Ik vind een plekje in de wachtkamer en kijk om me heen.
Het is eind november 2024 en twintig jaar geleden dat ik hier was.
De dokter komt me halen, in haar spreekkamer stelt ze zich voor en komt meteen ter zake: ‘U heeft rugklachten?’
Terwijl ik summier mijn klachten beschrijf, rammelt ze op haar toetsenbord, af en toe knikkend naar het scherm.
‘Kleedt u maar uit en gaat u zitten op de rand van het bed.’
Als ik daar zit, weekt ze zich los van haar laptop en onderzoekt mijn benen en onderrug, ondertussen in mitrailleurtempo vragen op me afvurend.
Ik merk op dat mijn linkerkniereflex ontbreekt.
Ze reageert niet, vraagt: ‘Welk cijfer geeft u de pijn?’
Ik weifel maar stel vast dat het nu toch wel een 7 is.
Haar gezicht blijft onbewogen, ze wenkt: ‘kleedt u zich maar weer aan’ en keert terug naar haar laptop.
Moeizaam kleed ik me aan, wankel van de rand van het bed in de rolstoel en wacht af.
De stilte duurt tot ze, zonder van het scherm op te kijken, mompelt: ‘doorgaan met paracetamol, ibuprofen en maagbeschermers erbij.’
Uit de stilte die volgt, begrijp ik dat het consult voorbij is.
Botsend tegen haar bureau en de muur, manoeuvreer ik mijn rolstoel naar de deur.
Aarzel even, kijkend naar haar rug, vraag dan toch: ‘Wilt u alstublieft even de deur open doen, dat lukt me zo niet.’

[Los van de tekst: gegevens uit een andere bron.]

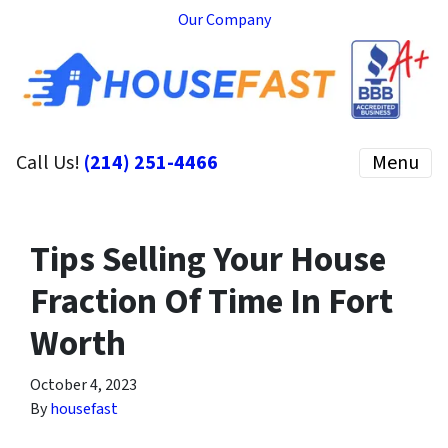
Our Company
Call Us!
(214) 251-4466
Menu
Tips Selling Your House
Fraction Of Time In Fort
Worth
October 4, 2023
By
housefast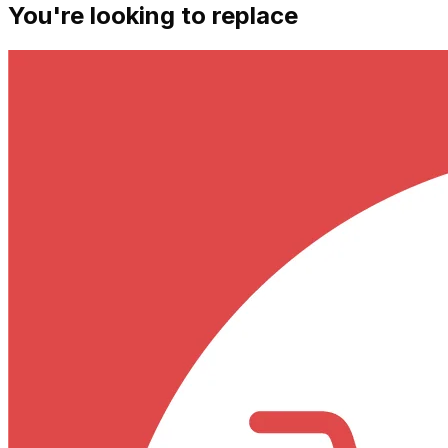
You're looking to replace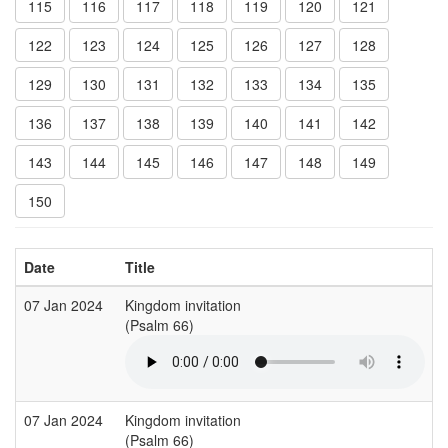
115
116
117
118
119
120
121
122
123
124
125
126
127
128
129
130
131
132
133
134
135
136
137
138
139
140
141
142
143
144
145
146
147
148
149
150
Date
Title
07 Jan 2024
Kingdom invitation
S
(Psalm 66)
(
07 Jan 2024
Kingdom invitation
S
(Psalm 66)
(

Zwijgend staat ze op, opent de deur en groet: ‘fijne dag nog.’
Fijne dag?!
Als ik weer thuis ben, realiseer ik me: ze heeft me niet een keer aangekeken.
De dagen daarna verergeren mijn klachten snel, ik raak rolstoelafhankelijk.
Ondanks de snel toenemende pijn regel ik zelf de meeste verwijzingen, onderzoeksafspraken en hulpmiddelen.
Mijn telefoonrekening bereikt een ongekende hoogte.
Schatten om mij heen zorgen voor boodschappen, was, vervoer, aandacht en afleiding, begeleiden me naar specialisten en ziekenhuizen.
Unaniem meelevend, vriendelijk en zorgzaam.
De eerste keer dat ik dat besef is als ik de praktijk voor fysiotherapie bel, een dag of tien na het consult bij de huisarts.
Een vriendelijke stem luistert, laat me uitpraten, vraagt door: ‘Wat naar voor u, ik hoor gewoon aan uw stem dat u pijn heeft, redt u het wel, wat heeft u nodig, wat kunnen wij voor u doen?’
Ik schiet vol, hakkel iets, val stil.
Bezorgd vraagt ze of ze iets verkeerds heeft gezegd?
Ik slik, haal diep adem en vertel: ‘Nee, juist niet! Maar u leeft met me mee en u denkt mee, net als alle andere schatten met wie ik in deze nare tijd te maken krijg. En nou snap ik ineens wat ik zo gruwelijk miste in het consult met mijn huisarts. Dit doet me zo goed! Dankuwel!’